▶ Work order: List every line in this data where the string "assign" occurs.

--- Records supplied Enclosed Below ---

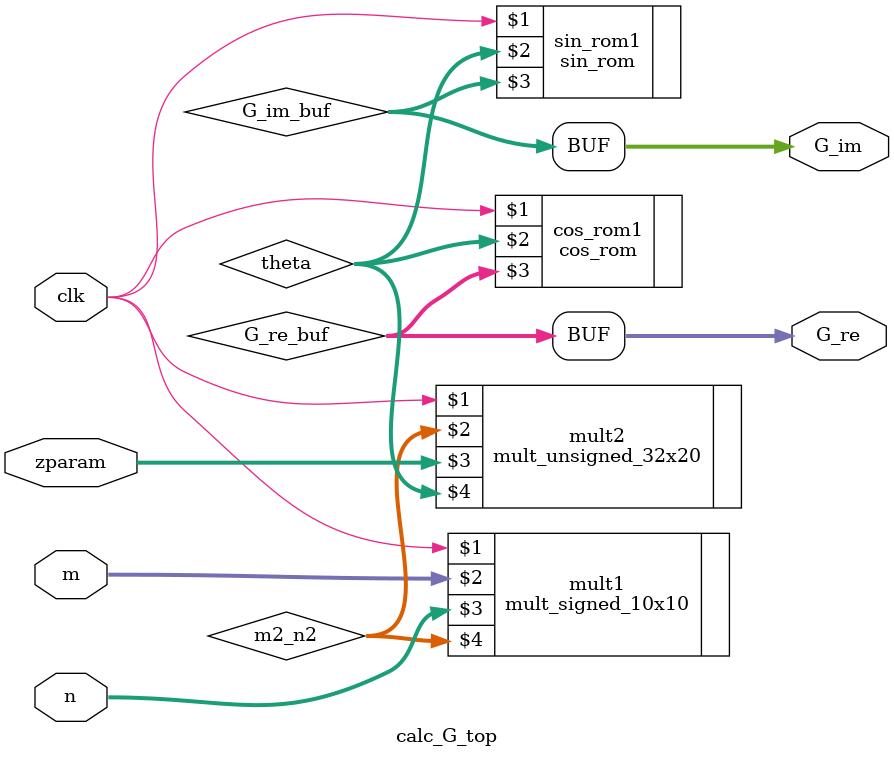
<source format=v>
`timescale 1ns / 1ps


module calc_G_top(clk,m,n,zparam,G_re,G_im);


input wire          clk;
input wire          signed [9:0] m,n;
input wire [31:0]   zparam;
output wire [15:0]  G_re,G_im;


wire [19:0]     m2_n2;
wire [11:0]     theta;
wire [15:0]     G_re_buf,G_im_buf;


assign G_re = G_re_buf;
assign G_im = G_im_buf;


mult_signed_10x10       mult1 (clk,m,n,m2_n2); // m*m + n*n => m2_n2
mult_unsigned_32x20     mult2 (clk,m2_n2,zparam,theta); // (m*m + n*n) * zparam => theta (kai 12bit)


cos_rom                 cos_rom1 (clk,theta,G_re_buf);
sin_rom                 sin_rom1 (clk,theta,G_im_buf);

endmodule

</source>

--- End of Enclosed Records supplied ---

▶ Answer for the task:
assign G_re = G_re_buf;
assign G_im = G_im_buf;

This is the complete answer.